■ Work item
The answer must consist solely of the lines from the one containing "practical typography tools for design and web" through the last line of the records, set down exactly and without any pictures.

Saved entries
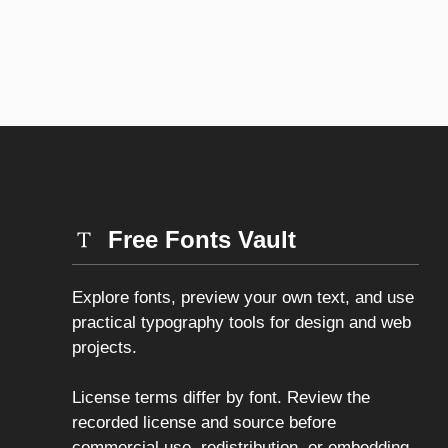
Free Fonts Vault
Explore fonts, preview your own text, and use
practical typography tools for design and web
projects.
License terms differ by font. Review the
recorded license and source before
commercial use, redistribution, or embedding.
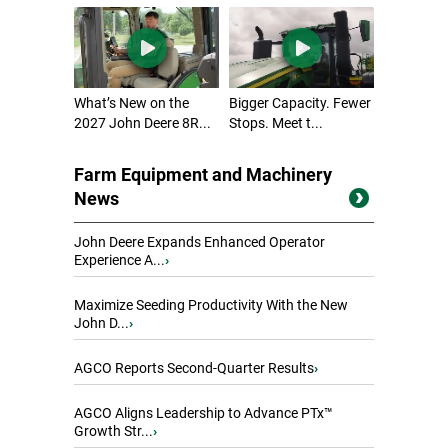
What’s New on the
Bigger Capacity. Fewer
2027 John Deere 8R...
Stops. Meet t...
Farm Equipment and Machinery
News
John Deere Expands Enhanced Operator
Experience A...
›
Maximize Seeding Productivity With the New
John D...
›
AGCO Reports Second-Quarter Results
›
AGCO Aligns Leadership to Advance PTx™
Growth Str...
›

■ Task result
practical typography tools for design and web
projects.
License terms differ by font. Review the
recorded license and source before
commercial use, redistribution, or embedding.
What’s New on the
Bigger Capacity. Fewer
2027 John Deere 8R...
Stops. Meet t...
Farm Equipment and Machinery
News
John Deere Expands Enhanced Operator
Experience A...
›
Maximize Seeding Productivity With the New
John D...
›
AGCO Reports Second-Quarter Results
›
AGCO Aligns Leadership to Advance PTx™
Growth Str...
›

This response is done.